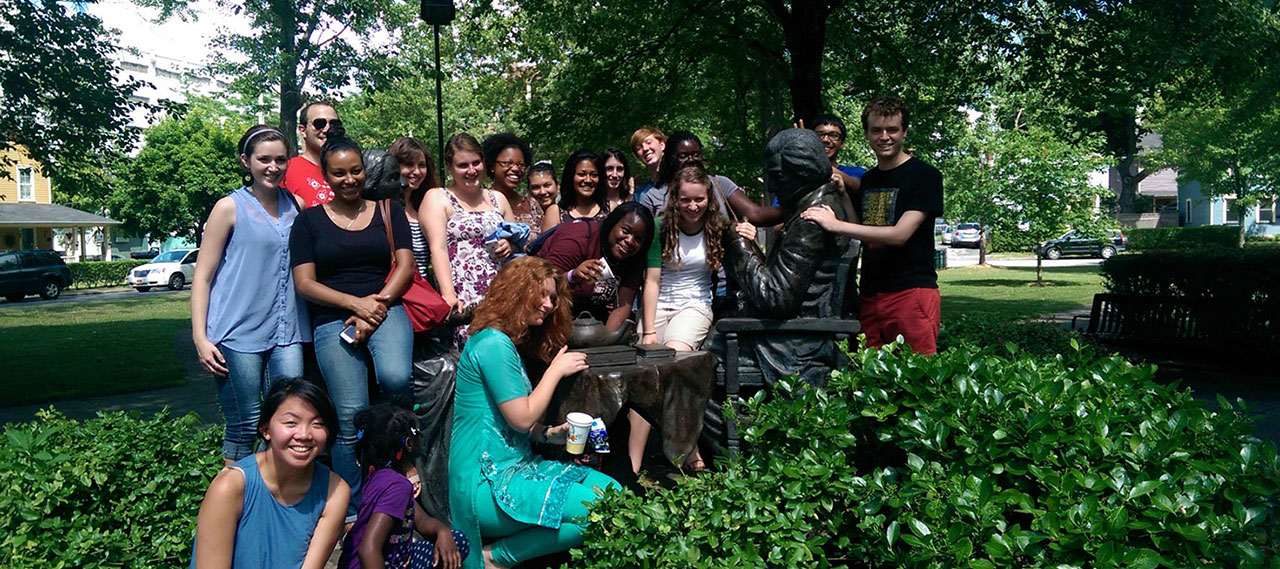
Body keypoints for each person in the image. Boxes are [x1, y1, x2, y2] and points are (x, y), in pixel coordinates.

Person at [449, 256, 619, 569]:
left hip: (517, 467)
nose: (548, 304)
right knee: (598, 508)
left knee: (613, 492)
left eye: (553, 297)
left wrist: (549, 434)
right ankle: (495, 558)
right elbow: (522, 417)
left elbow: (515, 423)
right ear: (516, 292)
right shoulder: (492, 344)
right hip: (486, 482)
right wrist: (555, 371)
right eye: (541, 294)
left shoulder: (503, 342)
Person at [290, 131, 416, 514]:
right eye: (340, 173)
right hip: (334, 318)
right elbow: (305, 283)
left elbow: (406, 266)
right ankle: (352, 508)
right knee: (349, 414)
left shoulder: (386, 210)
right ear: (326, 177)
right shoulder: (309, 222)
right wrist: (354, 305)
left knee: (395, 378)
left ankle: (402, 468)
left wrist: (375, 306)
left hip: (386, 307)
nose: (350, 180)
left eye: (356, 171)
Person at [191, 125, 311, 466]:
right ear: (246, 161)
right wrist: (200, 337)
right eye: (263, 159)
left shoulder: (297, 206)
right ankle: (232, 506)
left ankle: (272, 497)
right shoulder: (229, 208)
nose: (273, 167)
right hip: (237, 333)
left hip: (287, 333)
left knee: (287, 420)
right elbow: (202, 276)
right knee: (245, 423)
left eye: (280, 160)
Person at [634, 166, 754, 473]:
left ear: (708, 198)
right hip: (658, 304)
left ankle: (686, 448)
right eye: (685, 200)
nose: (692, 207)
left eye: (698, 199)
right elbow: (651, 281)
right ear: (675, 199)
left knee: (673, 360)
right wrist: (648, 331)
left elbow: (744, 241)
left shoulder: (717, 225)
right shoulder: (661, 227)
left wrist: (747, 232)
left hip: (694, 304)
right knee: (643, 374)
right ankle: (635, 464)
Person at [801, 97, 944, 354]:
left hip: (911, 293)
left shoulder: (925, 176)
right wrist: (845, 195)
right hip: (871, 295)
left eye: (892, 130)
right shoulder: (869, 179)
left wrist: (835, 225)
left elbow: (900, 234)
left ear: (905, 132)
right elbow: (865, 233)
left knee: (917, 378)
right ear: (867, 134)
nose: (885, 137)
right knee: (870, 380)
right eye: (877, 130)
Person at [190, 379, 349, 569]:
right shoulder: (231, 486)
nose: (304, 435)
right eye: (291, 423)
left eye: (317, 424)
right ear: (266, 429)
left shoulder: (335, 491)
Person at [340, 401, 467, 569]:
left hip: (388, 560)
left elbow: (423, 522)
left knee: (455, 540)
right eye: (418, 433)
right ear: (408, 443)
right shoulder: (397, 487)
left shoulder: (379, 477)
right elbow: (368, 550)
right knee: (457, 545)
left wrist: (442, 532)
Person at [421, 134, 516, 346]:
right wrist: (449, 295)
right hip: (464, 291)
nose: (471, 171)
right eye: (463, 165)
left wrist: (510, 244)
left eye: (476, 163)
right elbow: (438, 249)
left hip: (502, 289)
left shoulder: (497, 198)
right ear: (450, 166)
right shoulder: (438, 197)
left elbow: (517, 236)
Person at [535, 202, 654, 330]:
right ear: (611, 224)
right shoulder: (577, 239)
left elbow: (622, 306)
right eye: (625, 231)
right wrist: (572, 276)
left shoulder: (634, 256)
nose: (630, 241)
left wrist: (607, 341)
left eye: (638, 239)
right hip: (545, 313)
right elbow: (541, 285)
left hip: (591, 321)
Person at [638, 131, 782, 226]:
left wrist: (798, 208)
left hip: (721, 271)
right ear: (670, 159)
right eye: (683, 156)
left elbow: (756, 214)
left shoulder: (720, 184)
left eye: (696, 154)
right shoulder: (653, 196)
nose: (691, 160)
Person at [389, 137, 442, 281]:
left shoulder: (427, 206)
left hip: (423, 292)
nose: (417, 171)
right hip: (394, 294)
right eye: (409, 164)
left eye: (422, 165)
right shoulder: (384, 207)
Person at [482, 133, 543, 244]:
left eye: (521, 164)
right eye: (507, 163)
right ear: (491, 166)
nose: (515, 168)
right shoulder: (481, 203)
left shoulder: (532, 205)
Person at [282, 100, 341, 207]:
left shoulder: (352, 171)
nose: (327, 129)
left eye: (333, 124)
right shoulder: (286, 170)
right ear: (303, 130)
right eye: (319, 123)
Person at [547, 149, 608, 232]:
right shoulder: (555, 212)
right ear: (571, 176)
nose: (588, 180)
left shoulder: (610, 209)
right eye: (581, 174)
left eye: (594, 175)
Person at [629, 126, 666, 204]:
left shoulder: (681, 182)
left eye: (649, 142)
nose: (645, 148)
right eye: (639, 147)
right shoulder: (639, 195)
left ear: (662, 145)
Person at [525, 162, 559, 241]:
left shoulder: (568, 213)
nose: (542, 192)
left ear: (557, 185)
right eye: (536, 187)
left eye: (547, 185)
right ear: (529, 190)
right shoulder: (524, 217)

ABOUT THIS EXERCISE:
Check each line of the entries above for the string "knee", and return those that contain it.

ANSWER BELOW:
right knee: (598, 508)
left knee: (613, 492)
right knee: (349, 414)
left knee: (395, 378)
left knee: (287, 420)
right knee: (245, 423)
left knee: (673, 360)
right knee: (643, 374)
left knee: (917, 378)
right knee: (870, 380)
left knee: (455, 540)
right knee: (457, 545)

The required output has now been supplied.